Islamist Syrian rebels reportedly seize Scud missiles

Deputy PM says Israel is tracking developments but sees no immediate danger, adds that ‘when we identified a threat, we took action along the border and elsewhere’

File: A screen capture from a video purporting to show the Syrian Army firing a Scud missile (image capture: YouTube)
File: A screen capture from a video purporting to show the Syrian Army firing a Scud missile (image capture: YouTube)

Syrian rebels affiliated with al-Qaeda recently captured a Syrian military depot containing Scud missiles, according to reports in Arab media outlets. The reports differ on whether the site, located in the east of the country, also contained chemical warheads.

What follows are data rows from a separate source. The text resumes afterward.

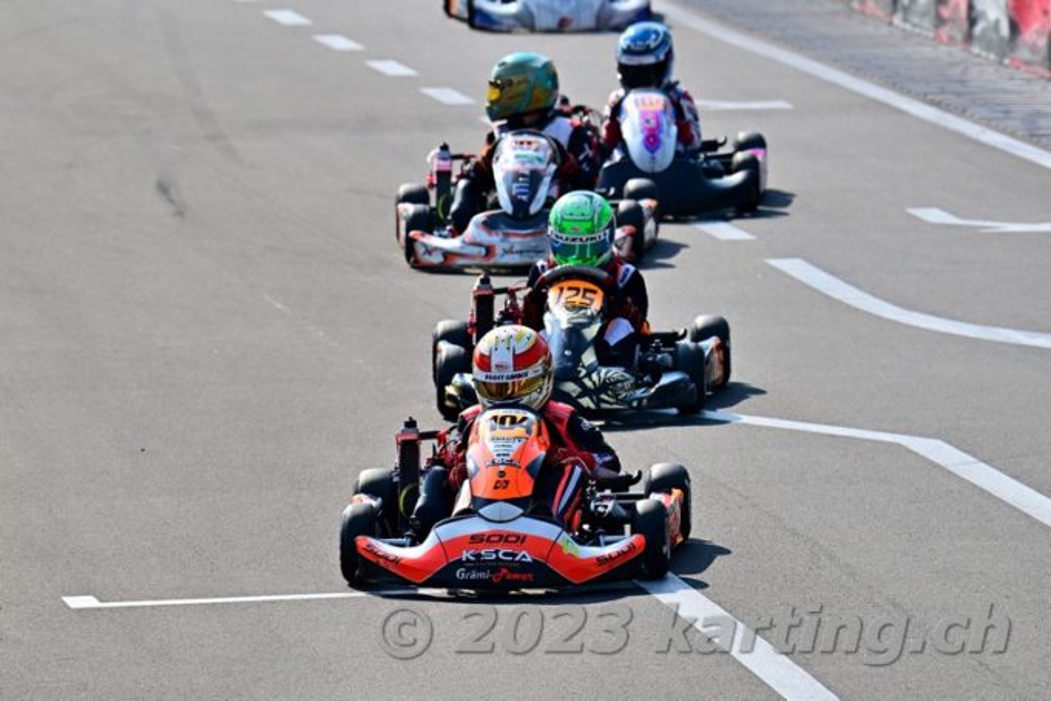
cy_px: 350
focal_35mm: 240
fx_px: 7006
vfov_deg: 5.7
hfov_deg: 8.6
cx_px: 526
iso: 200
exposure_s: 1/1600
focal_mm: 240
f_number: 5.6
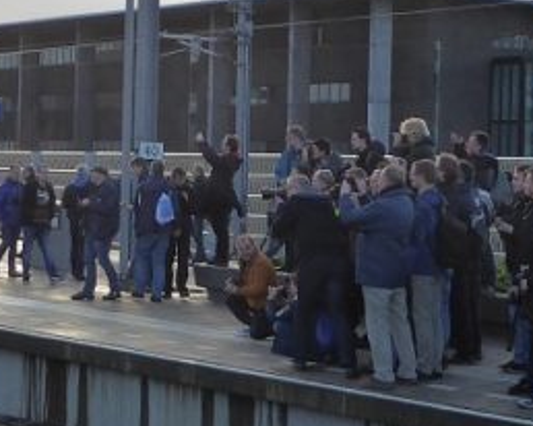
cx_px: 68
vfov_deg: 15.8
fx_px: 1529
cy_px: 170
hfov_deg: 19.5
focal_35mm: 97
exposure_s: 1/400
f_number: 3.3
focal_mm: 4.3
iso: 160
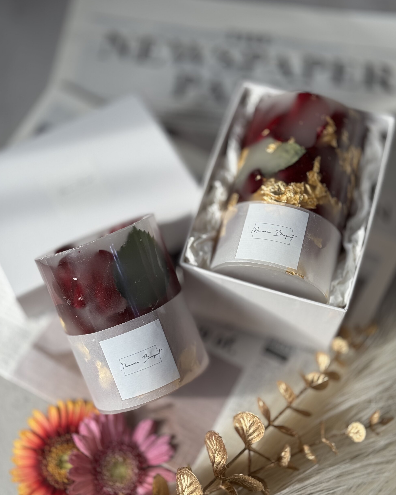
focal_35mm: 51
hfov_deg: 29.7
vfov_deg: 36.6
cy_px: 245
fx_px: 747
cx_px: 200
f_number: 1.78
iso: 64
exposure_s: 1/377
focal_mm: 6.76
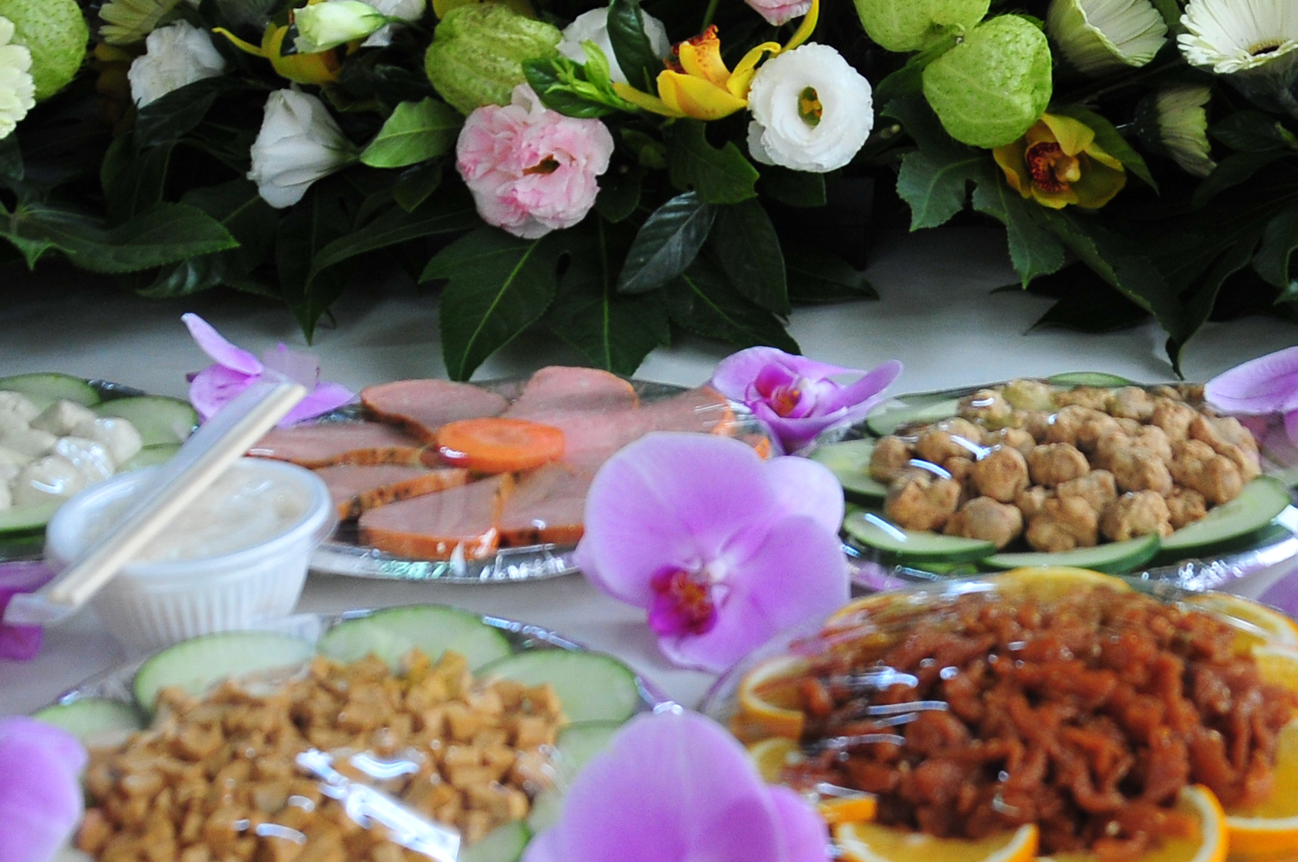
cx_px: 747
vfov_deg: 18.7
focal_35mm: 69
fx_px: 2484
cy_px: -138
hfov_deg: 29.2
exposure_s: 1/125
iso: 400
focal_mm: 18
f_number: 3.5
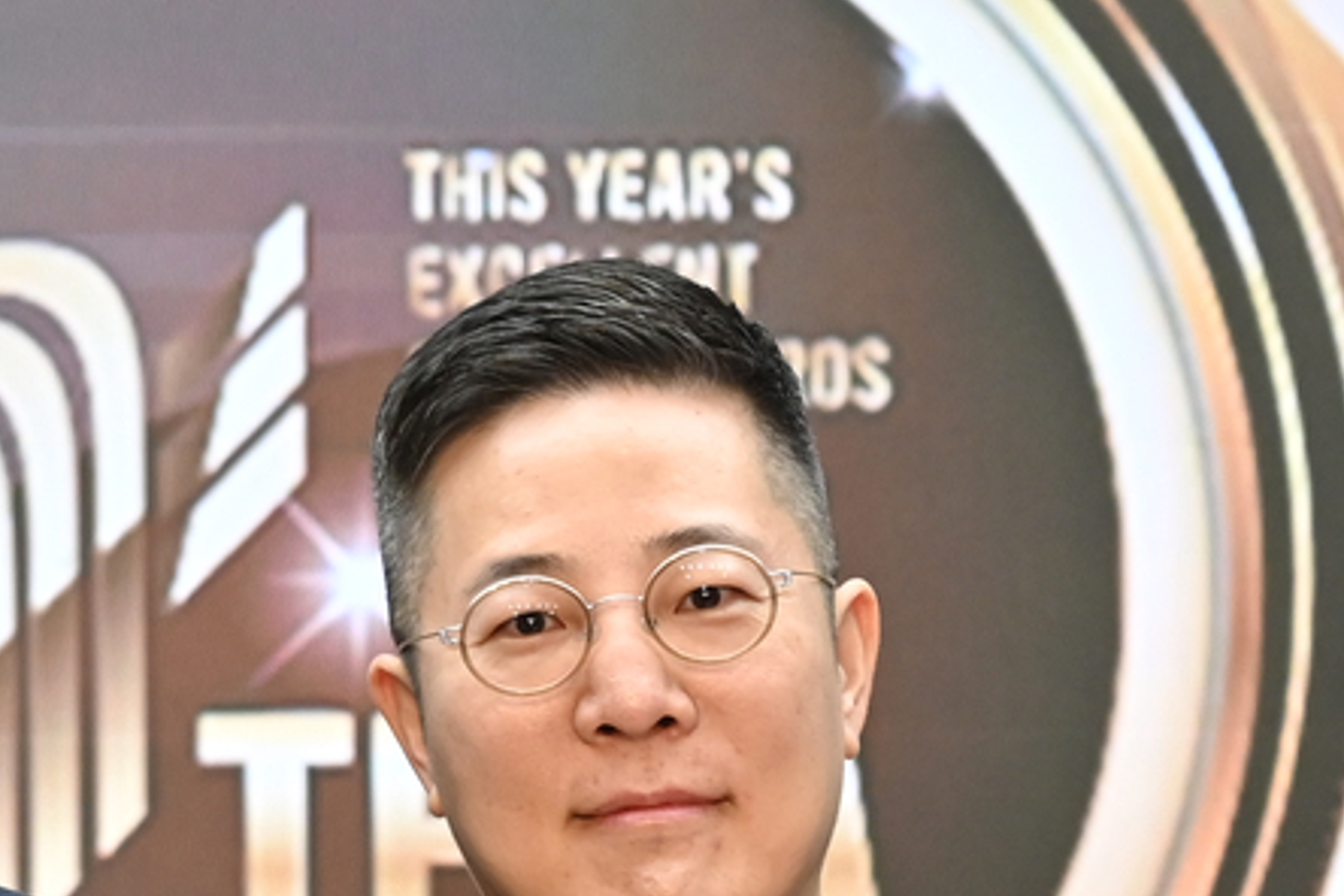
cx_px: 350
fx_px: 19785
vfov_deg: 2.6
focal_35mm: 530
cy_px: 1014
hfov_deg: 3.9
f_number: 4
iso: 1250
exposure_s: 1/125
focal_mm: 115
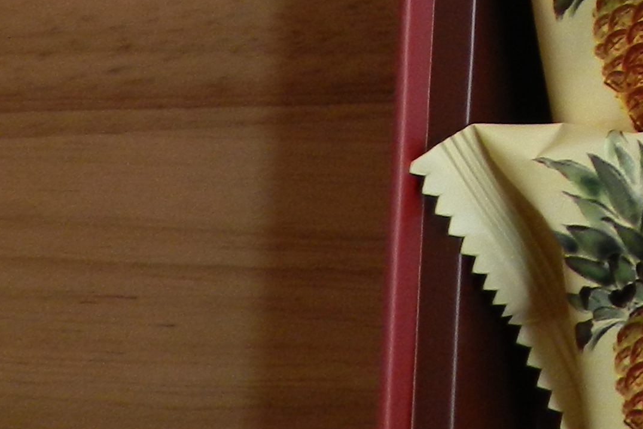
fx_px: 1590
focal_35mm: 89
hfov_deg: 18.5
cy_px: -321
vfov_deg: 13.8
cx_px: 1116
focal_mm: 4
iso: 220
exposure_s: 1/30
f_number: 3.4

Lebanese news website Ya Libnan reported Friday that fighters from the Islamist rebel group Jabhat al-Nusra captured the long-range missiles in a military complex in Deir al-Zour.

“What you see here are Syrian long-range missiles that were manufactured in Iraq and brought to Syria. Happily, they are now in our hands,” the rebels said in a video posted on YouTube.

Deputy Prime Minister Moshe Ya’alon said in an interview with Army Radio Sunday that he was familiar with the reports and that Israel is closely tracking developments in Syria, but sees no immediate danger from that front.

“When we identified a threat, we took action along the border and elsewhere,” said Ya’alon, in possible reference to a reported Israeli airstrike on a convoy carrying advanced weapons from Syria to Hezbollah in January.

Israel has yet to officially confirm it carried out the attack, which Syria claimed targettd a chemical weapons research facility.

Scud missiles, originally developed by the USSR, are ground-to-ground missiles with a potential range of hundreds of miles, which are capable of carrying conventional or nonconventional warheads. The transfer of such weapons from the Syrian government to rebel hands, as a result of the Syrian civil war, is a scenario with great potential threat to Israel. In December, US and NATO officials confirmed rebel reports that Syrian forces had fired Scud missiles at rebel areas in the north. That was the last confirmed use of such weapons.

The US State Department in December called Jabhat al-Nusra, literally the assistance front, “an alias for AQI” — al-Qaeda in Iraq — and added it to the US list of foreign terror organizations, freezing all of its assets and rendering it a crime to provide the organization with any and all aid. According to State Department spokesperson Victoria Nuland, the organization, representing 9 percent of the rebel forces in Syria, has carried out 600 strikes since November 2011, including “over 40” suicide bombings and a string of successful guerrilla assaults.

Last week, rebels claimed they had taken control of a nuclear facility in the Deir al-Zour area that was bombed by Israel in 2007.

Syrian President Bashar Assad vowed Sunday to hit back at Israel for its attack on Syrian soil, though he said it might not be an overt counterattack.

“We retaliated in our own way, and only the Israelis know what we mean. Retaliation does not mean missile for missile or bullet for bullet. Our own way does not have to be announced,” he said in an interview with The Sunday Times.

On Saturday, three Syrian mortars landed near Moshav Ramat Magshimim in the southern Golan Heights, causing no injuries or damage.

The incident was the deepest and southernmost penetration of Syrian fire into Israeli territory in years. IDF officials believed it to be a case of errant fire, according to a military spokesman who commented on condition of anonymity.

Israel promptly filed a complaint with the UN observer force stationed on the Israeli-Syrian border.

The UN estimates that nearly 70,000 people have died in the 23-month-long Syrian civil war.